Because section 3(33) of ERISA exempts plans established and maintained by a church or convention or association of churches from ERISA’s requirements, this meant that Cathedral’s pension plan was no longer subject to ERISA and no longer covered by the PBGC. Shortly after the IRS’s determination, Cathedral began experiencing financial problems and eventually ceased all operations. When participants learned that their pension plan had become a church plan, and their benefits were no longer protected by PBGC’s insurance program, the participants, with the help of a pension advocate group and PBGC, persuaded the IRS to reconsider the pension plan’s status as a church plan. The participants argued that under federal rules, once a plan is an ERISA plan, it cannot later become a church plan, and that the IRS should have never granted church plan status to Cathedral’s pension plan. IRS agreed and ultimately reversed its earlier ruling. PBGC then took over the plan.
The Cathedral case is pushing a number of church-affiliated plan sponsors to seek a church plan ruling from the IRS and appears to be causing a wave of participant suits against church plan sponsors. In these suits, participants are asking the courts for a determination of their plan’s status by arguing that the sponsoring employers are erroneously claiming to be churches or church-affiliated organizations, and therefore, violating ERISA by failing to maintain their plans in accordance with ERISA. Multiple class action complaints challenging the church plan status of some church-affiliated hospitals with underfunded pension plans are currently pending before federal district courts. Some of the arguments in the complaints are that the plans are not church plans because the hospital sponsors were not “established” by a church or convention or association of churches, and even if the plans could qualify as church plans, they would be specifically excluded because substantially all of the employees in the plans are not employed by an organization that is controlled by or associated with a church. Another argument is that the sponsors are not “associated with” the church because the hospitals deliberately choose to distance themselves from the church’s religious bonds and convictions when it serves the hospitals’ economic interest to do so.

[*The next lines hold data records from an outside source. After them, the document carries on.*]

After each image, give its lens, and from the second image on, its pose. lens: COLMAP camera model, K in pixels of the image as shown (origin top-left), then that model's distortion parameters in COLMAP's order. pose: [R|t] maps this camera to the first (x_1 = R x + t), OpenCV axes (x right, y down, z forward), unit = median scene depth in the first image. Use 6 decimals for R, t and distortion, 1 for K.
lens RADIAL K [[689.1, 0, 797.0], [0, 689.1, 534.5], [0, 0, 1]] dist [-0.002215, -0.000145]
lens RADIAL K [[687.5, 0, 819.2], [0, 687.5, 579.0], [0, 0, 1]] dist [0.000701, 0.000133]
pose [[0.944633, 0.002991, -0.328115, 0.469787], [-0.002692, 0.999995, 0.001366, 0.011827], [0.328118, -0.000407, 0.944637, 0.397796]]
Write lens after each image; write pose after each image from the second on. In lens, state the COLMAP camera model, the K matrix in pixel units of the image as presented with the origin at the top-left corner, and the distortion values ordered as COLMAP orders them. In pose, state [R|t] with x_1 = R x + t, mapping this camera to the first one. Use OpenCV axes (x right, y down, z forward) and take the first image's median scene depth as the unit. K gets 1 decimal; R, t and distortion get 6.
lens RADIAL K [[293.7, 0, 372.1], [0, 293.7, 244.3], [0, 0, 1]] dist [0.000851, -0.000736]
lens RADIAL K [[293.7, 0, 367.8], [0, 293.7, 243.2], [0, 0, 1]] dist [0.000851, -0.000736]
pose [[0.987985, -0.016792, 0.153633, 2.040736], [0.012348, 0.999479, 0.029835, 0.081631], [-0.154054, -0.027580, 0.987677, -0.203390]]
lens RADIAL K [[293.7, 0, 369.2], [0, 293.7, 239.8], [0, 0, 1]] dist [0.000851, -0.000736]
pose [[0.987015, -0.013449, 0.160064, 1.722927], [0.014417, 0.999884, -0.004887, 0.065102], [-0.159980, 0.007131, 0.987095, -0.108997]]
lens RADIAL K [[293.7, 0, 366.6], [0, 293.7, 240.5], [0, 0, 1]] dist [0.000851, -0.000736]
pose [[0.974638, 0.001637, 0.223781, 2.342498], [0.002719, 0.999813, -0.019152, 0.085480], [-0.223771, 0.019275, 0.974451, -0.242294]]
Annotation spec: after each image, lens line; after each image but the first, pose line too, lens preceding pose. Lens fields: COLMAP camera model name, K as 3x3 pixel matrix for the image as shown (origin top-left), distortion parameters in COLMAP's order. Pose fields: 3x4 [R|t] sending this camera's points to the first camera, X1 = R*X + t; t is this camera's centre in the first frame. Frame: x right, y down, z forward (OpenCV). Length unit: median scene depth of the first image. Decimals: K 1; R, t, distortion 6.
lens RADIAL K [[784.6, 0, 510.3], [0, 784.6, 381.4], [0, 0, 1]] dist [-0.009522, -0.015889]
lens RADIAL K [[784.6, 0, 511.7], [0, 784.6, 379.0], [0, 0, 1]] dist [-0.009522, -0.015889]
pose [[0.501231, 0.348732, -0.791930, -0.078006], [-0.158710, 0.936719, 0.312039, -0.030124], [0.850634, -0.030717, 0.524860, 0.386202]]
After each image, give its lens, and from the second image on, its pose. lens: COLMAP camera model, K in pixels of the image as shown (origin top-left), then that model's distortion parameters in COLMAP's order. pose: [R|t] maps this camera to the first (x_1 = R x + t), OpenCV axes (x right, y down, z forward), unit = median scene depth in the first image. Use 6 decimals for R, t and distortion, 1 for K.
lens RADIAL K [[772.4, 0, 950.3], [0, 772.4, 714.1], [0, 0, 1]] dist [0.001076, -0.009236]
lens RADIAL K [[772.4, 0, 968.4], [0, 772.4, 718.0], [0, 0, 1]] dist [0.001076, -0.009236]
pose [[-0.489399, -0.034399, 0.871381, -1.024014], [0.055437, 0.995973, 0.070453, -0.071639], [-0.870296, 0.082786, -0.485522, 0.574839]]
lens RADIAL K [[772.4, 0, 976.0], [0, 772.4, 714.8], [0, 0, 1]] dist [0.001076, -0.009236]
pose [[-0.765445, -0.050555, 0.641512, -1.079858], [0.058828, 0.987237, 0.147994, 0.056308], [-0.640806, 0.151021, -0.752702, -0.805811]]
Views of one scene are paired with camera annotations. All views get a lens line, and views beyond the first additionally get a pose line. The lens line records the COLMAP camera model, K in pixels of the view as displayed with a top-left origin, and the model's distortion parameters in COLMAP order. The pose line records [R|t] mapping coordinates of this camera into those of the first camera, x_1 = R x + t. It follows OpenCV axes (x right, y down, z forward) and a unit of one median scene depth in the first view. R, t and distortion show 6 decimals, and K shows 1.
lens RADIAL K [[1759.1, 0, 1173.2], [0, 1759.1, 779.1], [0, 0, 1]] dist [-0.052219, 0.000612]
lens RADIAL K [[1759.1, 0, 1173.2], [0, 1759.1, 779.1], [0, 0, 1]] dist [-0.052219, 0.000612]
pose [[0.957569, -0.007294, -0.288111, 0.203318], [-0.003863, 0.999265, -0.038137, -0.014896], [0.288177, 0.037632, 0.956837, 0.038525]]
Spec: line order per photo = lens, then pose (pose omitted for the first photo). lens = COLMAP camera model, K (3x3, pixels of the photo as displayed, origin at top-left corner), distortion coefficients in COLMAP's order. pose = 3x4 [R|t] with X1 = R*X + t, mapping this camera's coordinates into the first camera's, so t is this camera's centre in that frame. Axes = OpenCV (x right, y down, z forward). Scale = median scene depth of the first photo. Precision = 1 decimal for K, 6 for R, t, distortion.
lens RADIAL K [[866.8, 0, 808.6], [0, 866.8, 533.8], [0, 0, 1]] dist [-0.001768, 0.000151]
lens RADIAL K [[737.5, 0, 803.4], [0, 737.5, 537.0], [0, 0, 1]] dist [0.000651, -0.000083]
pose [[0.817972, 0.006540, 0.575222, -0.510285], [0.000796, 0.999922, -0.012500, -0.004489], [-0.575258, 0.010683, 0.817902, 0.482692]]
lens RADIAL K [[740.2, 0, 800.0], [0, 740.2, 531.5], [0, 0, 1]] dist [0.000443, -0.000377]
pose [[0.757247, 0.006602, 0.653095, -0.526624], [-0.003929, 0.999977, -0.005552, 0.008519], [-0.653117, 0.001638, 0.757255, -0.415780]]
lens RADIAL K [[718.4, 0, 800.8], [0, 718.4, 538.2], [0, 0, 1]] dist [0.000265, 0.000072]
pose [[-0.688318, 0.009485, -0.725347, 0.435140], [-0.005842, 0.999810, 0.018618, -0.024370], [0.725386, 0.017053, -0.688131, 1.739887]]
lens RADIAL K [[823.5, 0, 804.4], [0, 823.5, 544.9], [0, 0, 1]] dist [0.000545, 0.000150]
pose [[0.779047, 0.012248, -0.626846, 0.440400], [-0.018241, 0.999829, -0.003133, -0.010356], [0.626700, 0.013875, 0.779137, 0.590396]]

Although it is unclear what the outcome of these complaints will be for the hospitals involved, what is clear is that plan sponsors claiming church plan status should re-examine their organizations to determine whether their
plans continue to qualify for the church plan exemption under ERISA. IRS is currently accepting requests for favorable determination letters from church plan sponsors and IRS considers such requests to be mandatory assignment cases.